Reproduce the lines below word for word, leaving out the pictures.

— Begin THE DATA —

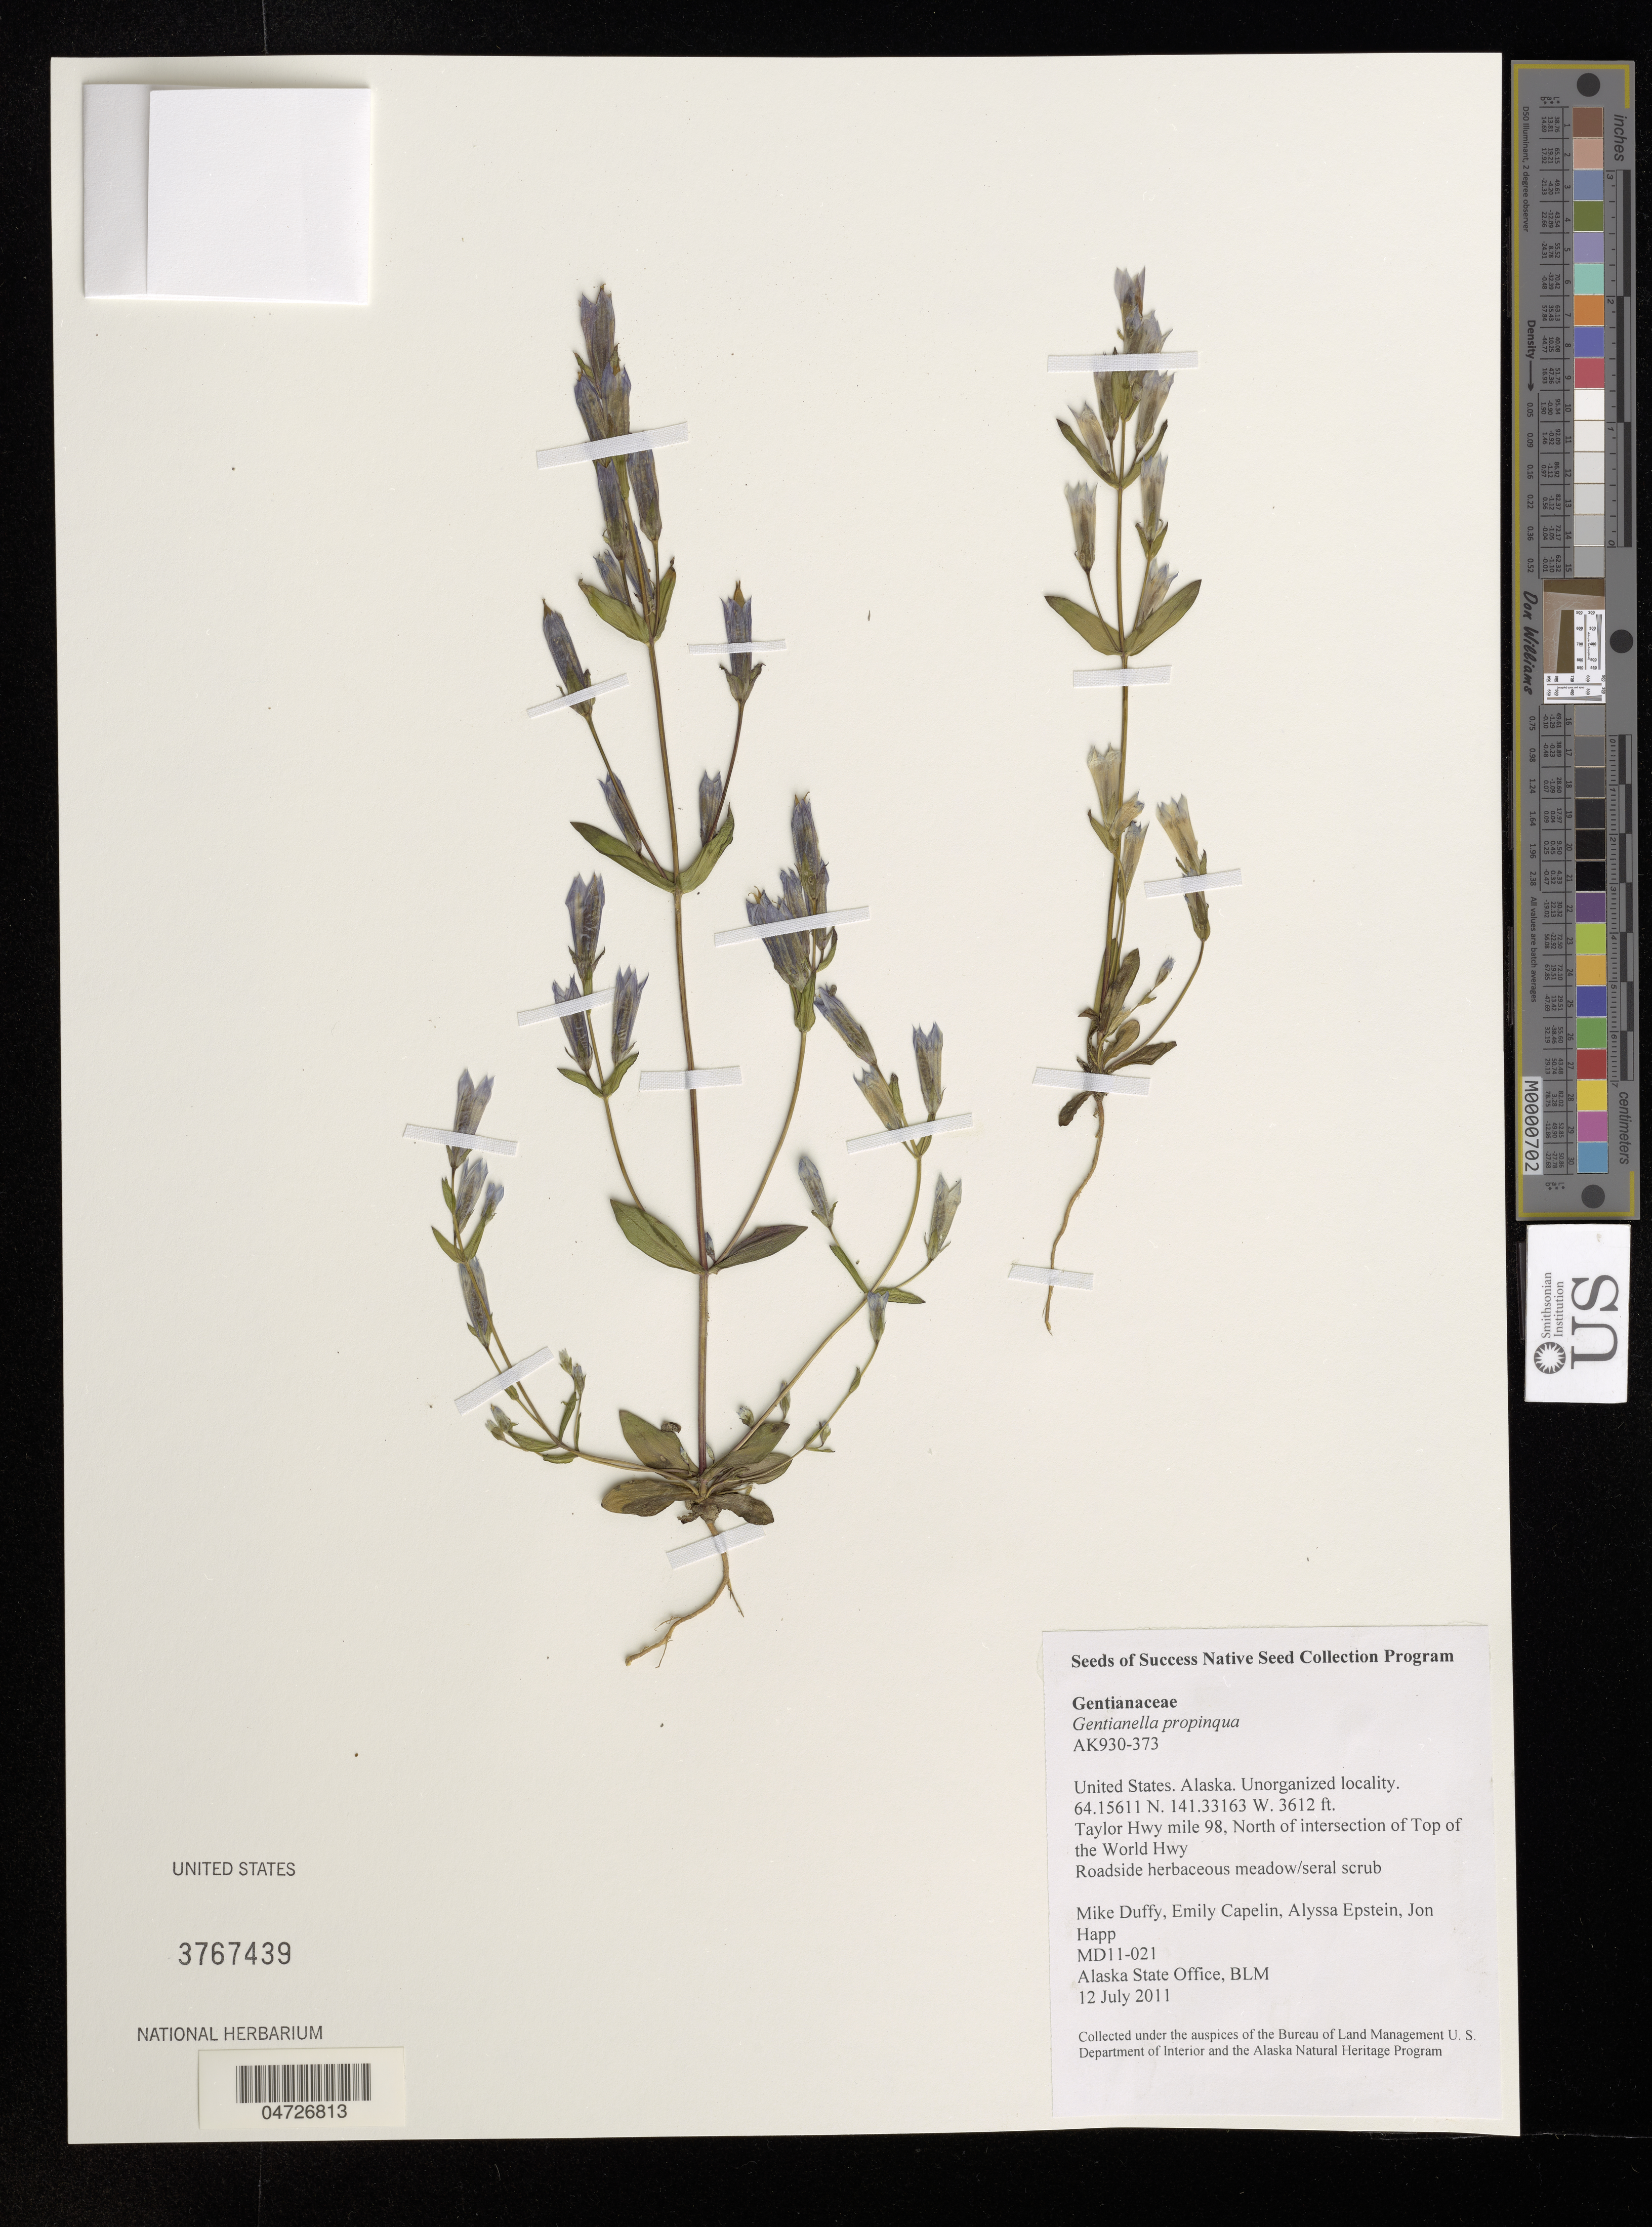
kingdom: Plantae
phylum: Tracheophyta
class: Magnoliopsida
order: Gentianales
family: Gentianaceae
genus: Gentianella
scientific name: Gentianella propinqua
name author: (Richardson) J.M. Gillett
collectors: M. Duffy, E. Capelin, A. Epstein & J. Happ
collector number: MD11-021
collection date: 2011-07-12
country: United States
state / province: Alaska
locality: Unorganized locality. Taylor Hwy mile 98, North of intersection of Top of the World Hwy.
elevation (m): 1101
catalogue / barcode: US 3767439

— End THE DATA —

## SOLUTION TO THIS EXERCISE
kingdom: Plantae
phylum: Tracheophyta
class: Magnoliopsida
order: Gentianales
family: Gentianaceae
genus: Gentianella
scientific name: Gentianella propinqua
name author: (Richardson) J.M. Gillett
collectors: M. Duffy, E. Capelin, A. Epstein & J. Happ
collector number: MD11-021
collection date: 2011-07-12
country: United States
state / province: Alaska
locality: Unorganized locality. Taylor Hwy mile 98, North of intersection of Top of the World Hwy.
elevation (m): 1101
catalogue / barcode: US 3767439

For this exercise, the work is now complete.